The Justice Department and nearly all state attorneys general have opened investigations into allegations that Google has broken antitrust laws. The federal probe focuses on search bias, advertising and management of Google’s Android operating system.
Google’s shares were up 1.6% on the day.
Google spokeswoman Julie Tarallo McAlister said the company continued to engage with the Justice Department and the Texas attorney general’s office.
“We don’t have any updates or comments on speculation. The facts are clear: Our digital advertising products compete across a crowded industry with hundreds of rivals and technologies, and have helped lower costs for advertisers and consumers,” Tarallo said.
Reuters and others reported in mid-May that state attorneys general led by Texas were likely to file an antitrust lawsuit against Google later this year.
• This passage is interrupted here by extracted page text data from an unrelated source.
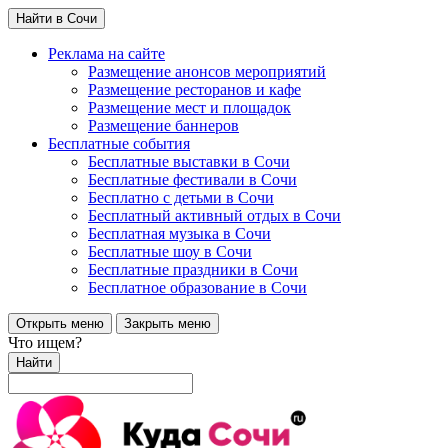
Найти в Сочи
Реклама на сайте
Размещение анонсов мероприятий
Размещение ресторанов и кафе
Размещение мест и площадок
Размещение баннеров
Бесплатные события
Бесплатные выставки в Сочи
Бесплатные фестивали в Сочи
Бесплатно с детьми в Сочи
Бесплатный активный отдых в Сочи
Бесплатная музыка в Сочи
Бесплатные шоу в Сочи
Бесплатные праздники в Сочи
Бесплатное образование в Сочи
Открыть меню
Закрыть меню
Что ищем?
Найти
The Justice Department is also moving toward bringing a case as soon as this summer, The Wall Street Journal reported then.
Google on Thursday announced several leadership changes, including expanding senior vice president Prabhakar Raghavan’s oversight to search engineering in addition to development of the company’s ads systems. Several antitrust complaints against Google center on the company’s promotion of its own services in the search engine, and how it charges for search ads. In his expanded role, Raghavan can control the entire canvas of Google’s search engine, including organic results and ads.
Google, Facebook Inc, Amazon.com Inc and Apple Inc are under a series of probes into allegations that the tech behemoths use their clout to unfairly defend their market share.
The federal probe of Google focuses on search, advertising and management of its Android operating system.